Poster Presentation 35th Lorne Cancer Conference 2023

Identifying A Novel Class of DNA Damage Response Therapy to Target relapsed Ovarian Cancer (#331)

Shalini Sundramurthi Chelliah 1 2 3 , Anthony Xuan 3 , Henry Beetham 3 4 , Kaylene Simpson 3 4 , Richard B Pearson 2 3 , Elaine Sanij 1 2 3
  1. St Vincent's Institute of Medical Research, Fitzroy, VIC, Australia
  2. Department of Biochemistry and Molecular Biology, Monash University, Clayton, VIC, Australia
  3. Research Division, Peter MacCallum Cancer Centre, Parkville, VIC, Australia
  4. Victorian Centre for Functional Genomics, Peter MacCallum Cancer Centre, Melbourne, VIC, Australia

High-grade serous ovarian cancer (HGSOC) is the most prevalent subtype (70-80%) of ovarian cancer with a 45% 5-year survival rate. Despite the introduction of poly-ADP ribose polymerase inhibitors (PARPi), acquired resistance to PARPi and chemotherapy remains a challenge. The first-in-class inhibitor of RNA polymerase I (Pol I) transcription of ribosomal RNA (rRNA) genes, CX-5461 (Pidnarulex) has shown significant efficacy in PARPi-resistant HGSOC models [1-5] and promising activity in Phase I clinical trials [6]. In addition to inhibiting Pol I transcription in the nucleoli, CX-5461 induces localised activation of ATR-mediated DNA Damage response (DDR) at the rRNA genes within the nucleoli, leading to global stalling of DNA replication and cell cycle arrest. CX-5461 has a unique sensitivity profile with low genome-wide DNA damage compared to chemotherapeutics and therefore activation of nucleolar DDR and nucleolar stress is an exciting new therapeutic approach.  

Hence, we aim to characterise modulators of nucleolar DDR to identify and validate novel therapeutic DDR targets whose inhibition enhances nucleolar DDR and cooperates with CX-5461 in inhibiting the growth of resistant ovarian cancer cells. We have assessed the role of topoisomerase 2A/B (top2a/top2b), RPA, ATR and DNA-PK in mediating response to CX-5461 in HGSOC cells in vitro. We have also assessed optimal drug combinations of CX-5461 with DDR inhibitors (ATMi, ATRi, DNA-PKi) in PARPi-resistant ovarian cancer models in vitro.
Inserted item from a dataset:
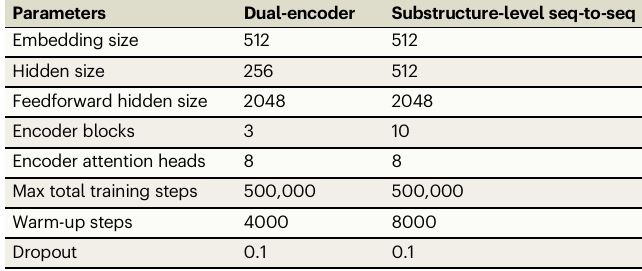
Table 2 | Transformer parameter settings in the dual-encoder and the substructure-level sequence-to-sequence model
Future work will assess the therapeutic benefit of combining CX-5461 with DDR inhibition in vivo.

To characterize nucleolar stress response, we have recently performed an unbiased arrayed whole-genome CRISPR-Cas9 screen to identify modulators of nucleolar stress based on altered nucleolar morphology in response to gene deletion alone or in combination with CX-5461. Our screen utilises a high-throughput, high-content immunofluorescence (IF) imaging at 40X magnification to deep phenotype nucleolar dynamics of nucleolar proteins, nucleophosmin and fibrillarin. We plan to identify and validate mediators of nucleolar stress as novel cancer therapeutic targets in chemo-resistant ovarian cancer.
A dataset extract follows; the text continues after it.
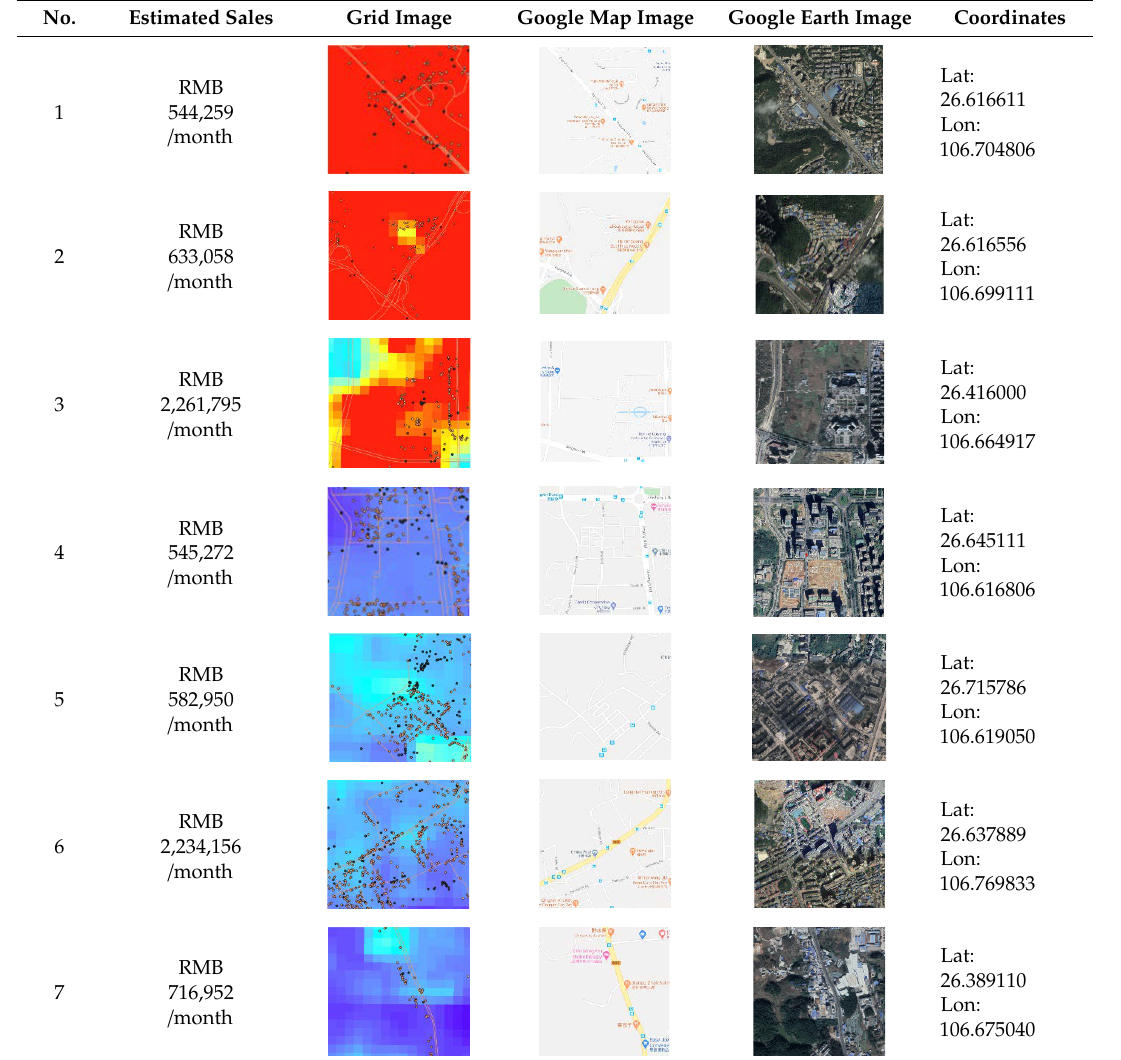
Figure 11. Eighteen recommended sites with high market potential. Table 6. Specific surroundings of samples in recommended sites.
  1. Sanij, E., et al., CX-5461 activates the DNA damage response and demonstrates therapeutic efficacy in high-grade serous ovarian cancer. Nat Commun, 2020. 11(1): p. 2641.
  2. Xuan, J., et al., Harnessing the Nucleolar DNA Damage Response in Cancer Therapy. Genes (Basel), 2021. 12(8).
  3. Hein, N., et al., The nucleolus: an emerging target for cancer therapy. Trends Mol Med, 2013. 19(11): p. 643-54.
  4. Yan, S., et al., The Potential of Targeting Ribosome Biogenesis in High-Grade Serous Ovarian Cancer. Int J Mol Sci, 2017. 18(1).
  5. Drygin, D., et al., Targeting RNA polymerase I with an oral small molecule CX-5461 inhibits ribosomal RNA synthesis and solid tumor growth. Cancer Res, 2011. 71(4): p. 1418-30.
  6. Khot, A., et al., First-in-Human RNA Polymerase I Transcription Inhibitor CX-5461 in Patients with Advanced Hematologic Cancers: Results of a Phase I Dose-Escalation Study. Cancer Discov, 2019. 9(8): p. 1036-1049.